We need to take a full view of the heritage and critical habits of boxing to appreciate this development. If you go to the boxrec middleweight rankings link below, it sure looks like kiddies playing hopscotch on the gravestones of great middle champs and contenders of the past. Boxing is currently at it’s lowest ebb ever in the US. There is nobody of note save a few prime middles locked up with Al Haymon, a complete nonstarter in the Khan negotiations as Oscar De La Hoya asserted that made this fight possible. Welters moving up to middle for title shots are as common as any other kind of fight in boxing history, but there are few moderns understanding boxing history much less knowing much about it.

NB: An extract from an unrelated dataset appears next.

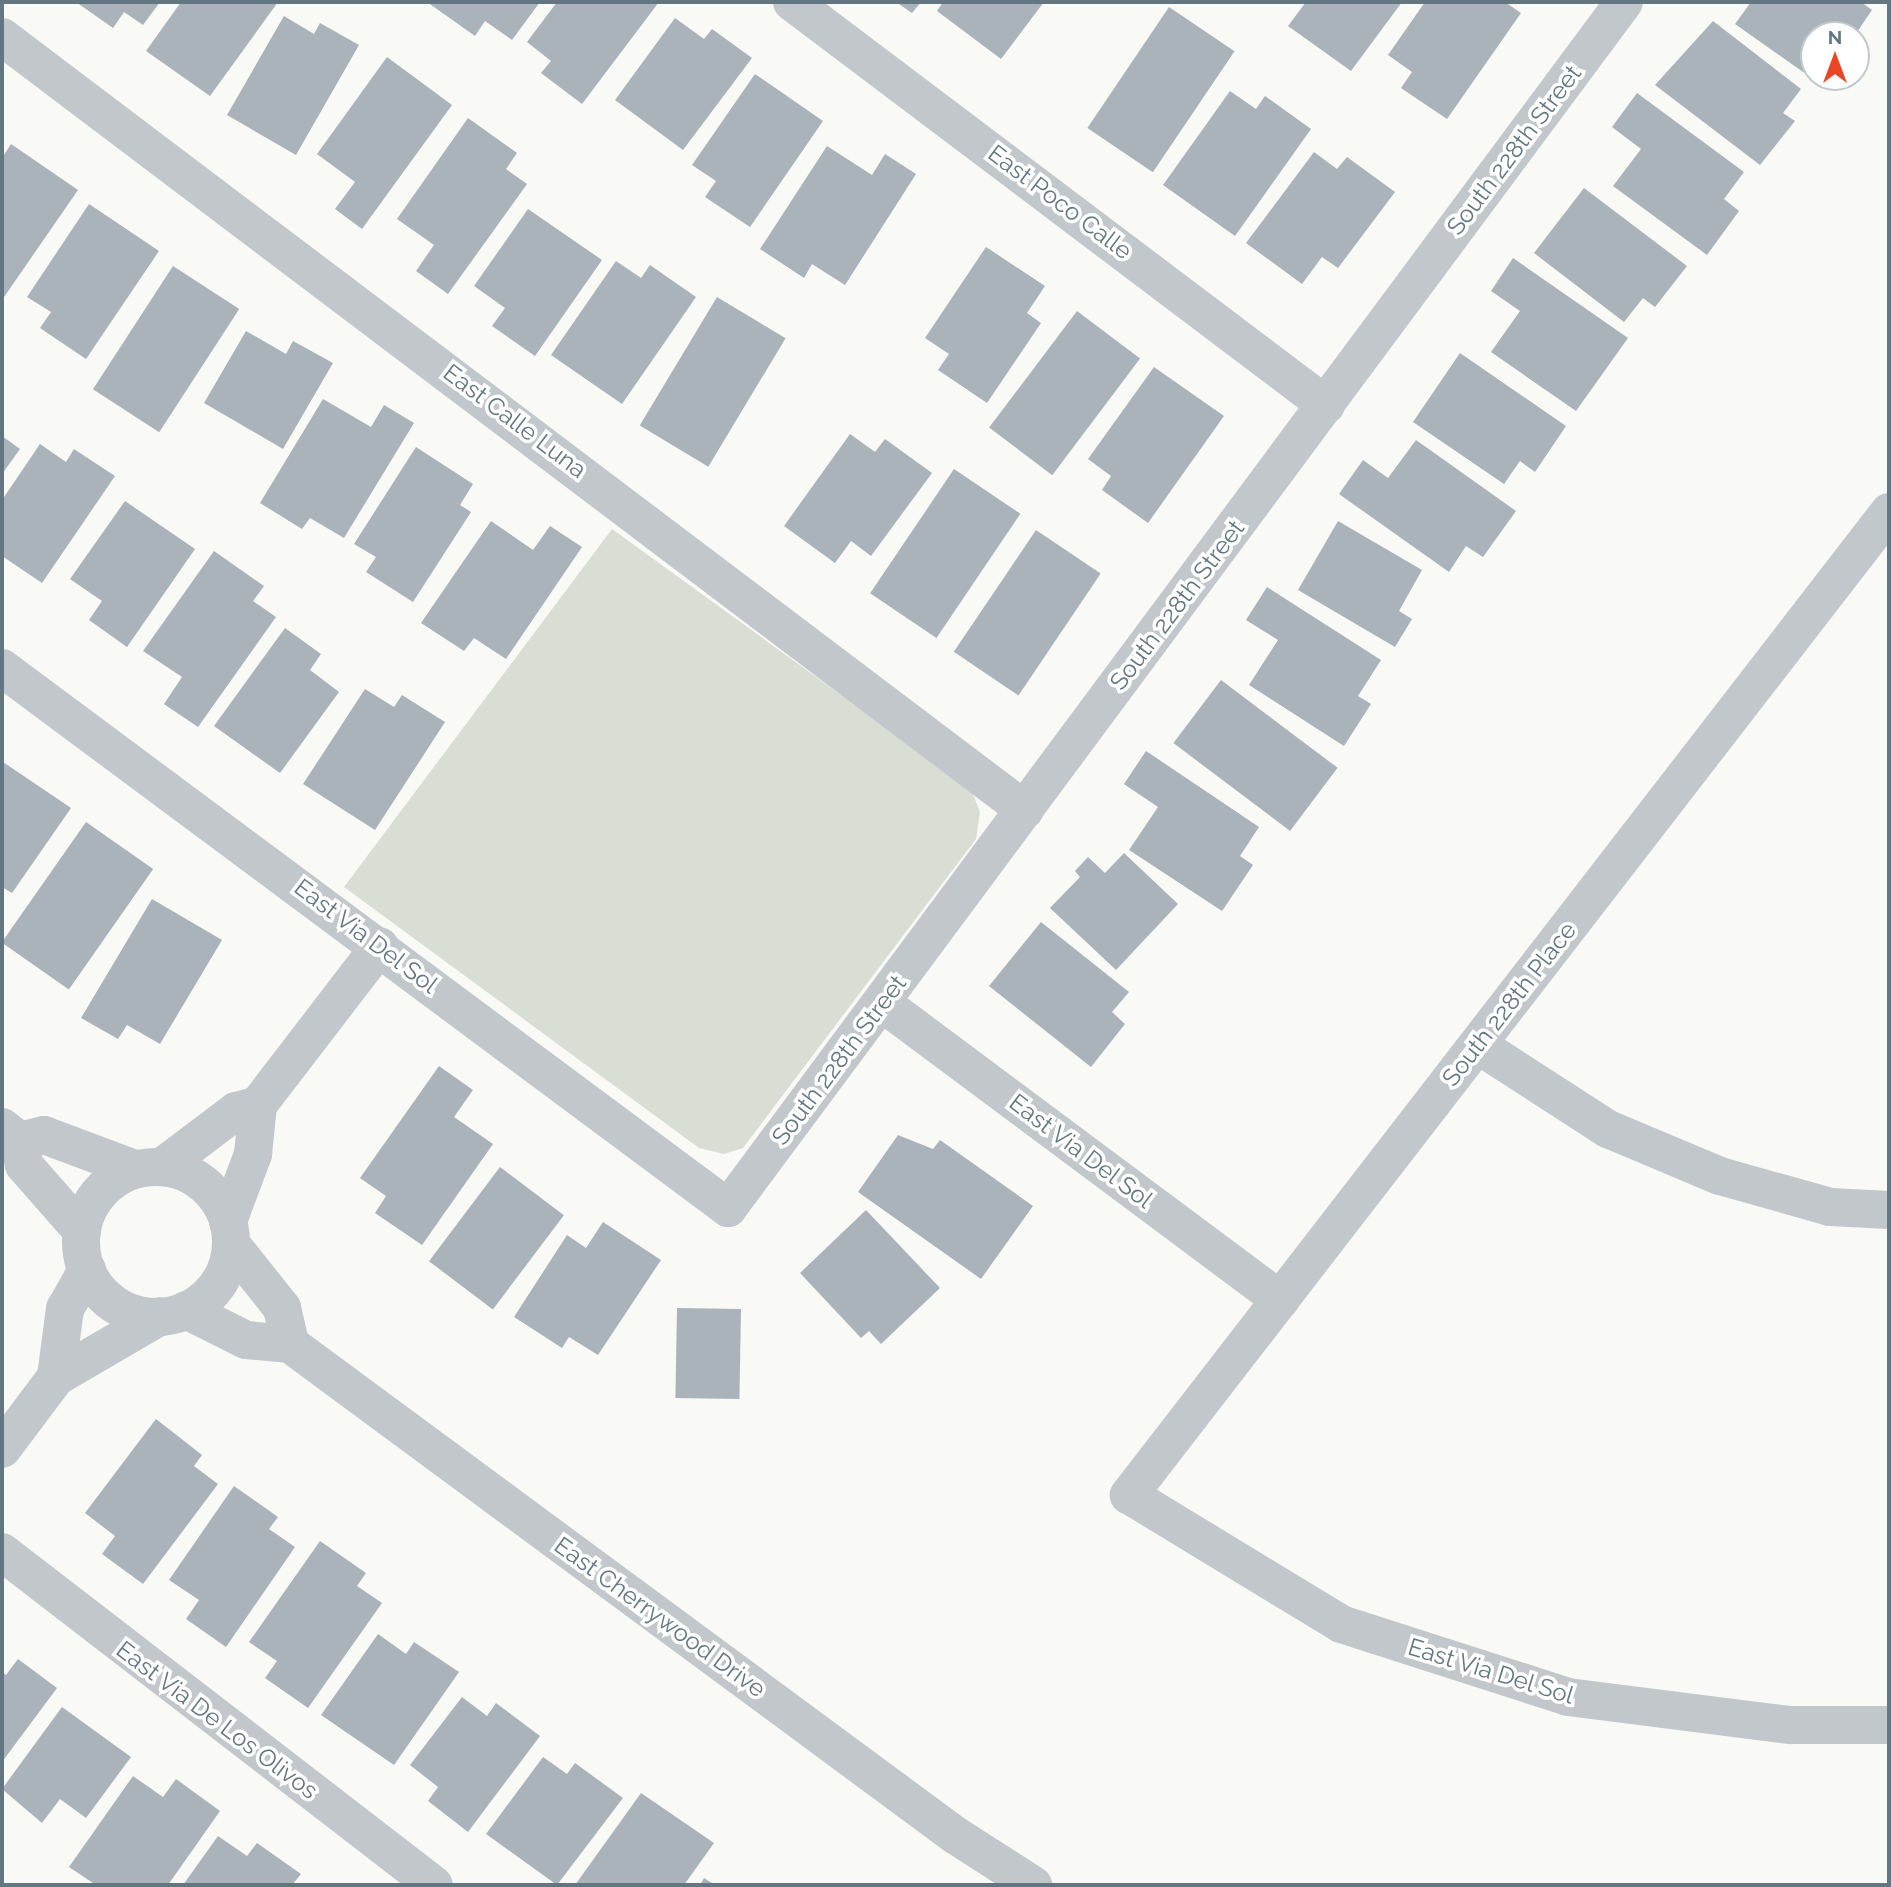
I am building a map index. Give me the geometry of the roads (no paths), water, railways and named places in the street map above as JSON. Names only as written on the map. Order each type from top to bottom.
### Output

Perhaps they’ll be better educated after this bout when it becomes part of their historical memory.

http://boxrec.com/records?sex=m&division=Middleweight

Photos can give an idea of size even in this example where the 29 year old Khan is slightly in front of the 25 year old Canelo, giving Khan more size than in a perfect side by side shot, probably the intent of the photographer. That’s a big fist he sports, certainly nothing to sneeze at. Don’t know what his traditional fight night weights at welter were, but I’m guessing somewhere in the high 150s, so he has 3 months to pack on some additional size and strength, no biggie as clearly like most prime aged fighters he’s been starving down to make weight and most certainly walks around at more than the 155 lb contract weight for the fight.

Golovkin and Canelo are expected to win these spring bouts, so then what a perfect time to transform the congenial Canelo into boxing’s bad guy that everyone wants to see beat down. Not many big PPVs left in boxing these days, so isolated promoters like Oscar really need to scramble to reclaim market share from Golden Boy’s heyday before the Schaefer/Haymon meltdown that left GB impoverished in talent. Gonna be an interesting year as new talent attempts to fill in for the retiring generation of great fighters.